Oxford Nanopore releases Short Fragment Mode: a new tool for real-time sequencing of short fragments of DNA
Today Short Fragment Mode will be integrated into the operating software that drives nanopore devices, allowing sequencing of fragments as short as 20 bases on nanopore platforms.
Using nanopore technology, it’s possible to sequence short to ultra-long fragments of DNA. Recent developments in software have enabled Oxford Nanopore to “unlock” the ability to sequence the shortest of DNA fragments, down to 20 bases in length.

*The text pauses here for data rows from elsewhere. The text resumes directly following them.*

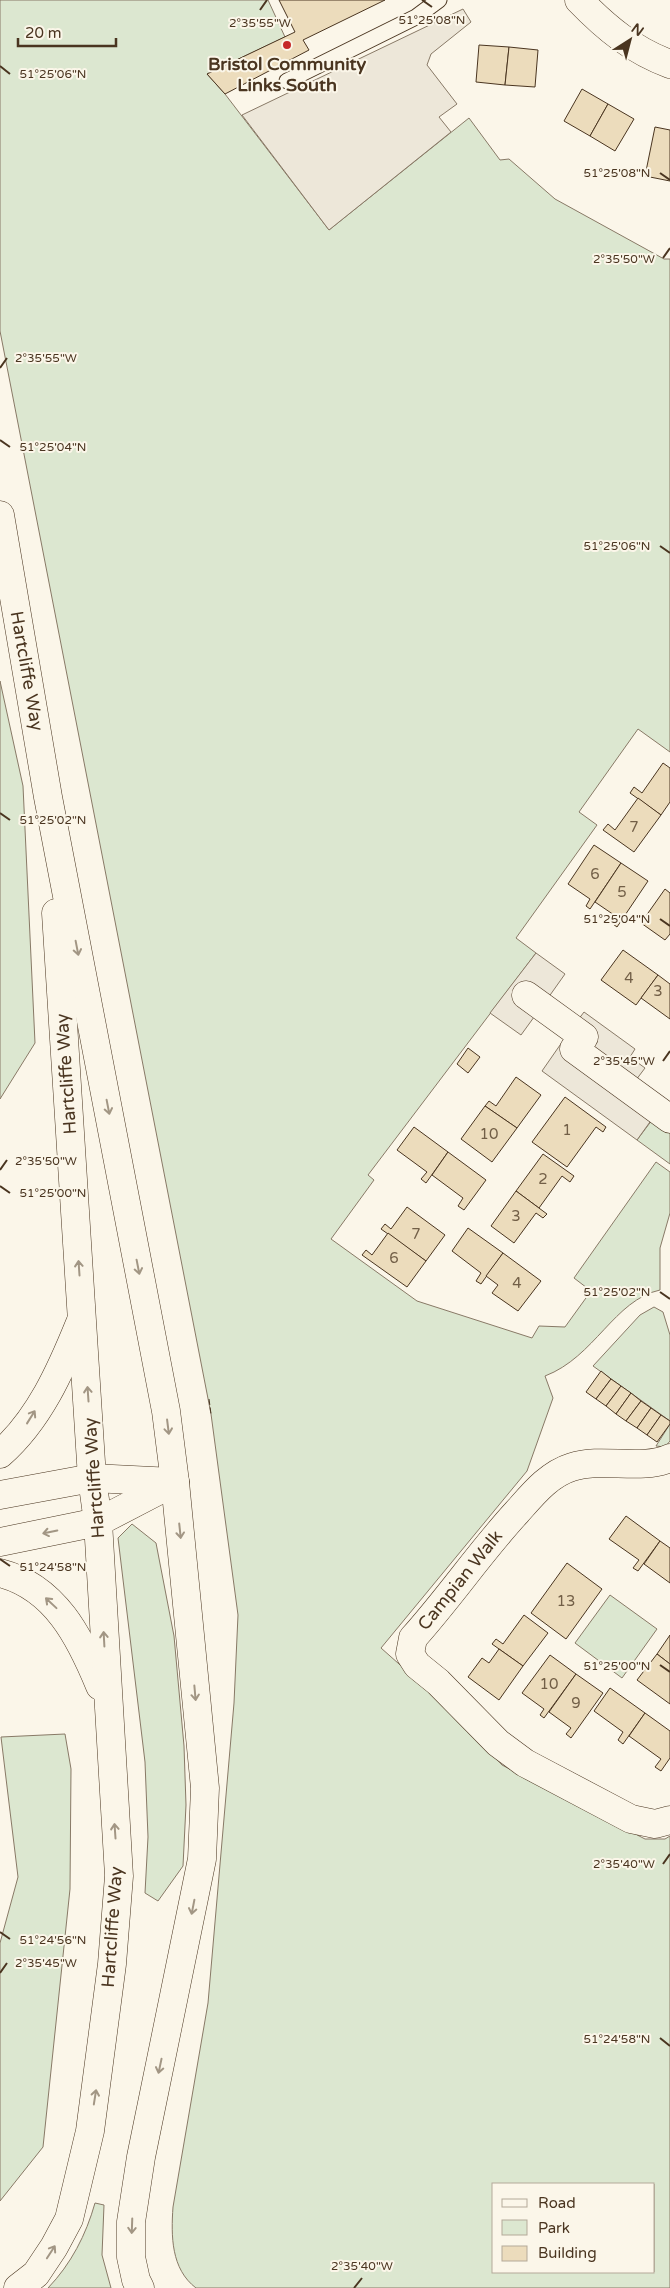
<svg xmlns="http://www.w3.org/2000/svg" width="670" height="2288" font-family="'Varela Round',sans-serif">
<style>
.green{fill:#dce7d0;stroke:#887966;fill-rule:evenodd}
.parking{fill:#ede7d9;stroke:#887966}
.building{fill:#ecdcbc;stroke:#4a3520}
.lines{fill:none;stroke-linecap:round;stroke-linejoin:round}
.service-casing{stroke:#4a3520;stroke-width:17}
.minor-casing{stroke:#4a3520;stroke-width:29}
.trunk-casing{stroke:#4a3520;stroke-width:29}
.service{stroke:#fbf6e9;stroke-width:15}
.minor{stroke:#fbf6e9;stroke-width:28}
.trunk{stroke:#fbf6e9;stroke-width:28}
.fence{stroke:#4a3520;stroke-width:1;stroke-dasharray:6 2.5;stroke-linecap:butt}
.oneway{stroke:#a29684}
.ticks{fill:none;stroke:#4a3520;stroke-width:2}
.poi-dot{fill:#c62828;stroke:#fbf6e9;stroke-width:2}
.labels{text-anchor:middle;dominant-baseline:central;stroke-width:4;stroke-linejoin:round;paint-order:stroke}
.number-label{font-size:15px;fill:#725f47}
.poi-label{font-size:18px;font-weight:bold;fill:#4a3520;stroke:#fbf6e9}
.street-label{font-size:18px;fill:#4a3520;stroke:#fbf6e9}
.ticks-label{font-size:12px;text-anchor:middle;fill:#4a3520;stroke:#fbf6e9;stroke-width:4;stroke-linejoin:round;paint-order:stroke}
</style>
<rect width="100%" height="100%" fill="#fbf6e9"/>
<!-- green -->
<g class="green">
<path d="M0 0H268L285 37 207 74 225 94 329 230 469 118 500 160 509 159 555 199 664 259H670V752L638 729 579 812 597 825 516 938 536 953 368 1175 374 1180 331 1239 417 1301 532 1338 539 1326 565 1327 591 1291 574 1278 656 1162 670 1172V1213L660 1248V1290C614 1300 595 1357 545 1376L553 1398 527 1471 381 1648 460 1718 502 1765 645 1839H665L670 1836V2288H196C171 2269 171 2236 173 2207L208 2003 234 1703 238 1615 211 1414 0 331ZM494 2184H654V2272H494Z"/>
<path d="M0 681 23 786 35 1043 0 1099Z"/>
<path d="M652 1120 670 1133V1164L637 1140Z"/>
<path d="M654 1307 663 1312 670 1335V1421L593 1366 640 1315Z"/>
<path d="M670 1424V1441L665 1447 656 1446Z"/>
<path d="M132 1524 156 1543 174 1636 184 1746 186 1805 183 1866 158 1901 145 1893 148 1837 145 1762 118 1538Z"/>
<path d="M610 1595 657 1629 622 1678 575 1643Z"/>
<path d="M65 1734 71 1769 70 1889 43 2147 0 2201V1943L18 1877 1 1737Z"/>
<path d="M95 2203 104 2205 102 2255 111 2288H48C71 2264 86 2235 95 2203Z"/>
</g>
<!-- parking -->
<g class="parking">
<path d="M463 9 471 22 431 54 427 65 457 104 439 117 451 132 329 230 242 115Z"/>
<path d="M536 953 565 974 548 998 578 1020 584 1012 635 1049 630 1057 645 1068 636 1080 665 1101 637 1140 542 1071 567 1035 537 1013 521 1035 490 1013Z"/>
</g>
<!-- building -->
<g class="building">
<path d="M279 0H385L303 40 309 50 225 94 207 74 295 32Z"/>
<path d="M479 45 509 47 505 85 476 82Z"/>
<path d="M509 47 538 50 535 87 505 85Z"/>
<path d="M582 89 608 104 590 136 564 121Z"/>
<path d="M608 104 634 119 615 151 590 136Z"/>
<path d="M655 127 670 130V181L645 176Z"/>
<path d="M663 763 670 768V802L661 815 630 793 634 787 642 793Z"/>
<path d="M638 798 661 815 634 852 603 830 608 824 615 830Z"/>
<path d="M594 845 621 863 590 909 586 906 590 899 568 884Z"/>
<path d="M621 863 648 881 617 927 613 924 617 917 595 902Z"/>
<path d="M665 889 670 893V934L665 940 641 923Z"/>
<path d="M623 950 658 975 636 1005 601 980Z"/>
<path d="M658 975 670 984V1019L641 998Z"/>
<path d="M468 1048 480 1057 468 1073 457 1064Z"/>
<path d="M516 1077 541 1095 517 1128 485 1106 489 1101 496 1106Z"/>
<path d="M565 1097 606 1127 603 1132 596 1127 567 1167 532 1142Z"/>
<path d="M485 1106 517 1128 492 1162 461 1139Z"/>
<path d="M414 1127 448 1152 426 1183 421 1179 427 1172 397 1150Z"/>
<path d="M448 1152 486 1180 464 1210 458 1206 463 1198 432 1175Z"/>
<path d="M543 1154 574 1176 570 1182 562 1176 539 1208 516 1191Z"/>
<path d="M516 1191 547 1214 543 1218 536 1213 514 1243 491 1226Z"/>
<path d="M407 1207 445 1235 426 1261 381 1229 385 1224 391 1229Z"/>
<path d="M468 1228 503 1253 481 1284 476 1281 481 1273 452 1251Z"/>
<path d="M388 1233 426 1261 407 1287 362 1255 366 1250 372 1255Z"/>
<path d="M503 1253 541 1281 518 1311 492 1293 498 1285 486 1276Z"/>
<path d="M601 1371 611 1379 596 1399 586 1392Z"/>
<path d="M611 1379 621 1386 606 1406 596 1399Z"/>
<path d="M621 1386 631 1393 616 1414 606 1406Z"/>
<path d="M631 1393 641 1401 626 1421 616 1414Z"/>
<path d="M641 1401 651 1408 637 1428 626 1421Z"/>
<path d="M651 1408 661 1415 647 1435 637 1428Z"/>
<path d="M661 1415 670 1421V1424L657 1442 647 1435Z"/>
<path d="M626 1516 660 1541 638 1571 633 1568 639 1560 609 1539Z"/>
<path d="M660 1541 670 1548V1583L644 1564Z"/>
<path d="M567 1563 602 1589 566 1639 531 1613Z"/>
<path d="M524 1615 548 1633 523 1666 492 1644 496 1639 503 1644Z"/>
<path d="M670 1635V1664L657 1654Z"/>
<path d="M499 1649 523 1666 499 1700 468 1677 482 1658 489 1663Z"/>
<path d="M657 1654 670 1664V1704L637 1680Z"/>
<path d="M550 1655 576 1674 544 1718 540 1715 544 1709 522 1693Z"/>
<path d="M576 1674 603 1693 571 1738 566 1734 571 1728 549 1712Z"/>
<path d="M610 1688 645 1713 623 1744 618 1740 623 1732 594 1711Z"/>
<path d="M645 1713 670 1731V1758L661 1771 655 1767 661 1759 629 1736Z"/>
</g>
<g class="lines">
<!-- service casing -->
<g class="service-casing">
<path id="service" d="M287 81 416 17 439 0"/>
</g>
<!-- minor casing -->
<g class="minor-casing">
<g id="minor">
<path d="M579 0C606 28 634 51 670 64"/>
<path d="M526 995 584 1037 574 1049 670 1119"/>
<path d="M670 1458C640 1471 603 1457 572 1467 549 1474 533 1494 517 1512 480 1552 450 1597 413 1638L410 1654 417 1665 438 1682 498 1743 525 1763 631 1819 655 1824 670 1820"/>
<path d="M0 1495 92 1478 173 1482"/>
<path d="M0 1542 98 1522 175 1482"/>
</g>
</g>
<!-- trunk casing -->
<g class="trunk-casing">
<g id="trunk">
<path d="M0 515 48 797 166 1411 175 1482 205 1788 202 1859 141 2157 131 2222V2257L136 2280 140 2288"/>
<path d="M0 1454C39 1420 61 1370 80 1323"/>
<path d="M0 1573C55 1587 80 1637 100 1686"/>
<path d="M18 2288 36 2274 54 2247 69 2219 90 2131 112 1964 119 1876 98 1522 92 1478 56 913"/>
</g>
</g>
<!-- service -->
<use href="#service" class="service"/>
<!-- minor -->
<use href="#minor" class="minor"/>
<!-- trunk -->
<use href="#trunk" class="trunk"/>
<!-- fence -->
<path class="fence" d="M209 1399 211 1414"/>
</g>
<!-- one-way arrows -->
<defs><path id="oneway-shaft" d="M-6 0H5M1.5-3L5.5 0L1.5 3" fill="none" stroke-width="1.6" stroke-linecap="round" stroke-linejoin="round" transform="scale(1.25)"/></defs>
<g class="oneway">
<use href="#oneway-shaft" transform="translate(77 948) rotate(79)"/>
<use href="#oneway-shaft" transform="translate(108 1107) rotate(79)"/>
<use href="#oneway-shaft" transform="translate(138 1267) rotate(79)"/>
<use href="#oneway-shaft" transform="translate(79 1268) rotate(-94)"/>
<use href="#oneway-shaft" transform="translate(88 1394) rotate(-94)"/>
<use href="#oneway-shaft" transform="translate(31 1417) rotate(-58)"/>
<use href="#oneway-shaft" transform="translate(168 1427) rotate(83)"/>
<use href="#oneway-shaft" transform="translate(180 1531) rotate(84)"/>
<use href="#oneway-shaft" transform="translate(50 1532) rotate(168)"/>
<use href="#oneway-shaft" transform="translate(51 1603) rotate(-137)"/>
<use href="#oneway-shaft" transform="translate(104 1639) rotate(-93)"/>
<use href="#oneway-shaft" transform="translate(195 1693) rotate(85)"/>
<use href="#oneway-shaft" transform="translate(115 1831) rotate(-94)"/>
<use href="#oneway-shaft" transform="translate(193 1907) rotate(101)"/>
<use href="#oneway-shaft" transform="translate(160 2066) rotate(102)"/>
<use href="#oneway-shaft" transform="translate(95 2097) rotate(-81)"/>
<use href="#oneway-shaft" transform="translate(132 2226) rotate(92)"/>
<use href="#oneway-shaft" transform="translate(51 2252) rotate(-57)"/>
</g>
<!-- ticks -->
<path class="ticks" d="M422 0 432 7M260 10 267 0M0 66 10 74M660 173 670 180M663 258 670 248M0 368 7 358M0 440 10 447M660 546 670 553M0 813 10 820M660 919 670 926M663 1061 670 1051M0 1170 7 1160M0 1186 10 1193M660 1292 670 1299M0 1559 10 1566M660 1665 670 1672M663 1864 670 1854M0 1932 10 1939M0 1973 7 1963M660 2038 670 2046M354 2288 362 2278"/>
<!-- markers -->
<circle class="poi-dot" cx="287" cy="45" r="5"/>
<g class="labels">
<!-- number labels -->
<g class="number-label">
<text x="634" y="827">7</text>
<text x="595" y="874">6</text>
<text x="622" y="892">5</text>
<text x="629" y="978">4</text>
<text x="658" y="991">3</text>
<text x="567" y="1130">1</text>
<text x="489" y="1134">10</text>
<text x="543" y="1179">2</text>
<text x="516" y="1216">3</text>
<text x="416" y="1234">7</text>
<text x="394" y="1258">6</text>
<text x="517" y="1283">4</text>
<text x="566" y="1601">13</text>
<text x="549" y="1684">10</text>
<text x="576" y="1703">9</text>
</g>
<!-- poi labels -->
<g class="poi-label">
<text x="287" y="64">Bristol Community<tspan x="287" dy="21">Links South</tspan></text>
</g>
<!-- street labels -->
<g class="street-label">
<text transform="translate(27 671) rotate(80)">Hartcliffe Way</text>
<text transform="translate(66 1074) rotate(-94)">Hartcliffe Way</text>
<text transform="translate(94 1478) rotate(-94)">Hartcliffe Way</text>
<text transform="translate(460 1580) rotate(-51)">Campian Walk</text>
<text transform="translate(112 1927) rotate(-86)">Hartcliffe Way</text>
</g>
</g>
<g class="ticks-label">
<text x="432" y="24">51°25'08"N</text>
<text x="260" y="27">2°35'55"W</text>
<text x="53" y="78">51°25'06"N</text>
<text x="617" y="177">51°25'08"N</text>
<text x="624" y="263">2°35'50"W</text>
<text x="46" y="362">2°35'55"W</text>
<text x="53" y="451">51°25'04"N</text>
<text x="617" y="550">51°25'06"N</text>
<text x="53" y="824">51°25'02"N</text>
<text x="617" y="923">51°25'04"N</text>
<text x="624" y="1065">2°35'45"W</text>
<text x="46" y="1165">2°35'50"W</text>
<text x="53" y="1197">51°25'00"N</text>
<text x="617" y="1296">51°25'02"N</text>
<text x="53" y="1571">51°24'58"N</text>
<text x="617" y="1670">51°25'00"N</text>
<text x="624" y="1868">2°35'40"W</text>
<text x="53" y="1944">51°24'56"N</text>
<text x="46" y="1967">2°35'45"W</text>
<text x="617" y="2043">51°24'58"N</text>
<text x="362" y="2270">2°35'40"W</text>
</g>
<!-- legend -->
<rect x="492" y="2183" width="162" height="90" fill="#fbf6e9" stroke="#b4a999"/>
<rect x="502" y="2199" width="25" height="8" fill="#fbf6e9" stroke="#b4a999"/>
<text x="538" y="2208" font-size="15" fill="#4a3520">Road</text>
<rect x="502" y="2220" width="25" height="15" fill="#dce7d0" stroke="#b4a999"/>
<text x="538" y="2233" font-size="15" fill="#4a3520">Park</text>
<rect x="502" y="2246" width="25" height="15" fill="#ecdcbc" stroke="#b4a999"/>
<text x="538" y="2258" font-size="15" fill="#4a3520">Building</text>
<!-- north arrow -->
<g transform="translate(630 40) rotate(36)" stroke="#fbf6e9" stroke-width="4" paint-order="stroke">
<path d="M0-4L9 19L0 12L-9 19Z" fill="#4a3520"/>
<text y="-8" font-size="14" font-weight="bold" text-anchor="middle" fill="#4a3520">N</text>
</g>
<!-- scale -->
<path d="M18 38v8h98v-8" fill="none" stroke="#4a3520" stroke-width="2.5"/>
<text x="25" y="38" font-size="15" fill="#4a3520" stroke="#fbf6e9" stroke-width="4" paint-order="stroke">20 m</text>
</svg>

Following the MinKNOW 22.03 software release today, all customers will instantly gain access to the first release of Short Fragment Mode (SFM) at no extra cost. As the update is a result of software rather than chemistry updates, users will not require any new sequencing reagents or devices to reap the benefits of SFM .
Nanopore technology is designed to enable a user to sequence whatever DNA fragment length they present to the pore. Having already demonstrated sequencing reads greater than four megabases in length, nanopore sequencing is the only technology on the market capable of sequencing DNA lengths spanning five orders of magnitude in a single technology. From the single-use Flongle to the high-throughput PromethION, SFM will be available at the scale required for users to answer their most crucial biological questions.
Short Fragment Mode is also coupled with Oxford Nanopore’s ability to generate high outputs per flow cell (with over 250M reads demonstrated on a single PromethION flow cell) of information rich data. Users can now easily access methylation information of short molecules, such as cell free DNA, using the latest methylation detection tool Remora.
This latest release enables users to generate highly accurate information rich data on any molecule from 20 bases to millions of bases long using nanopore technology. The team look forward to working with the Nanopore Community to show the capability of this method to uncover new areas of biology.